[Dataset section]

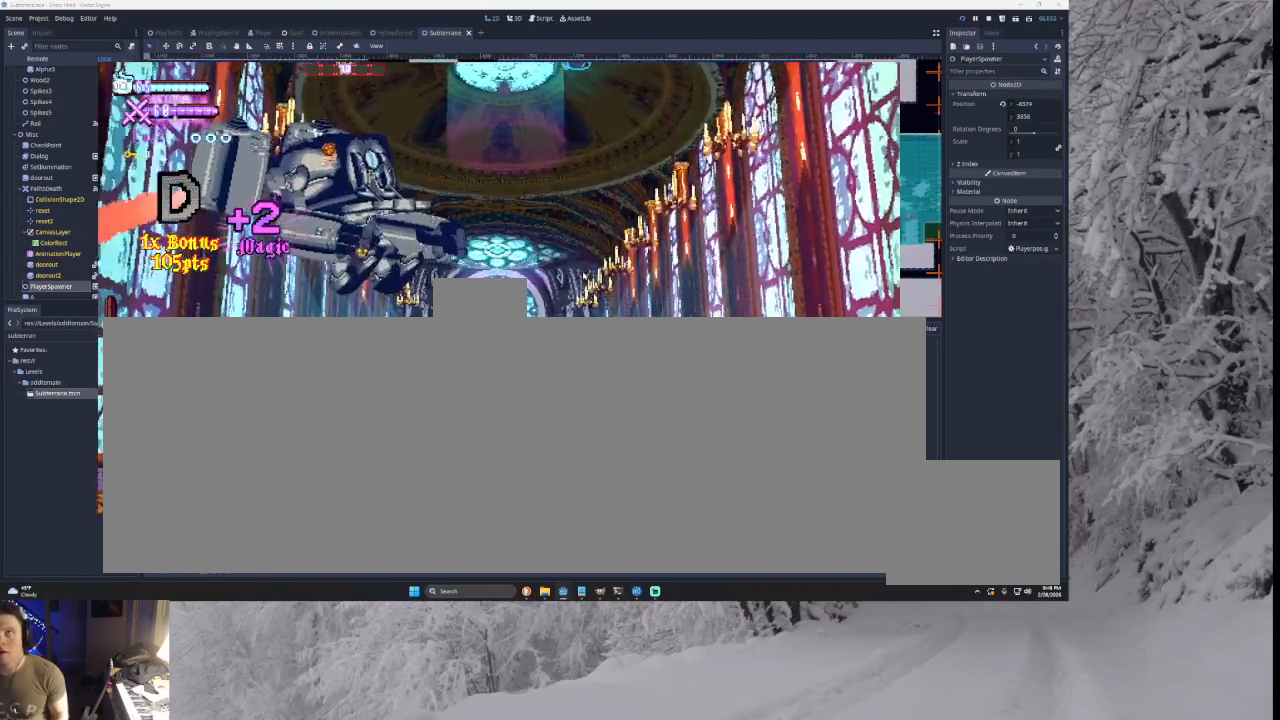
{"buttons": ["TRIANGLE"], "left_stick": "right", "right_stick": "center", "events": [[500, "TRIANGLE", "down"]]}
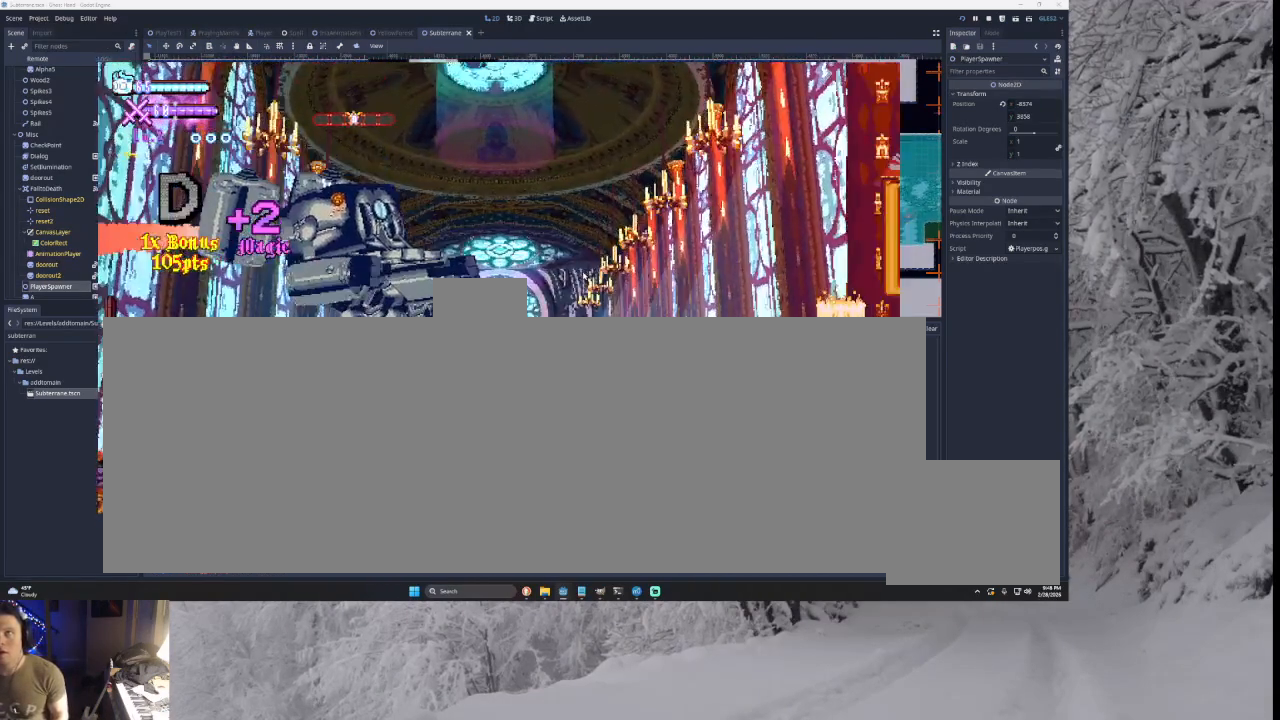
{"buttons": ["TRIANGLE"], "left_stick": "right", "right_stick": "center", "events": [[333, "TRIANGLE", "up"], [400, "TRIANGLE", "down"]]}
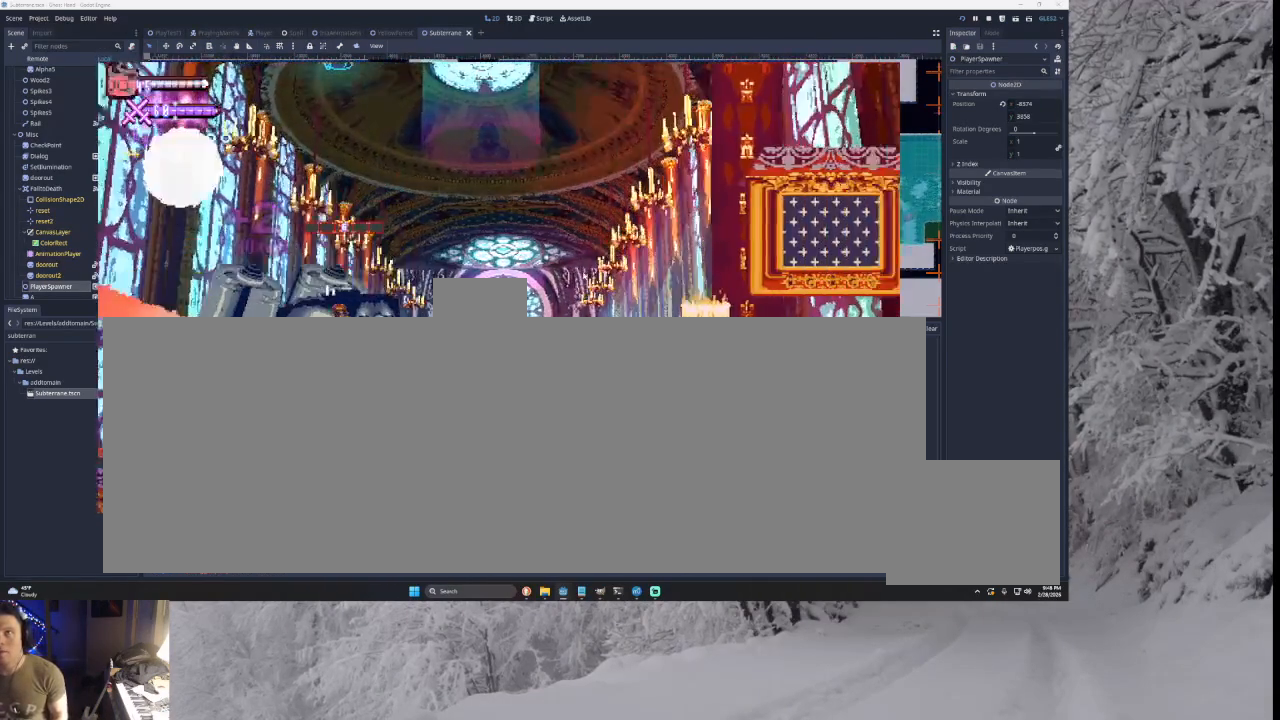
{"buttons": [], "left_stick": "center", "right_stick": "center", "events": [[133, "TRIANGLE", "up"], [200, "left_stick", "left"], [267, "right_stick", "down"], [400, "right_stick", "center"], [467, "left_stick", "center"]]}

[What this task involves]
Once the pictures are set aside, repeat the data above exactly as written.

[Answer for the task]
{"buttons": ["TRIANGLE"], "left_stick": "right", "right_stick": "center", "events": [[500, "TRIANGLE", "down"]]}
{"buttons": ["TRIANGLE"], "left_stick": "right", "right_stick": "center", "events": [[333, "TRIANGLE", "up"], [400, "TRIANGLE", "down"]]}
{"buttons": [], "left_stick": "center", "right_stick": "center", "events": [[133, "TRIANGLE", "up"], [200, "left_stick", "left"], [267, "right_stick", "down"], [400, "right_stick", "center"], [467, "left_stick", "center"]]}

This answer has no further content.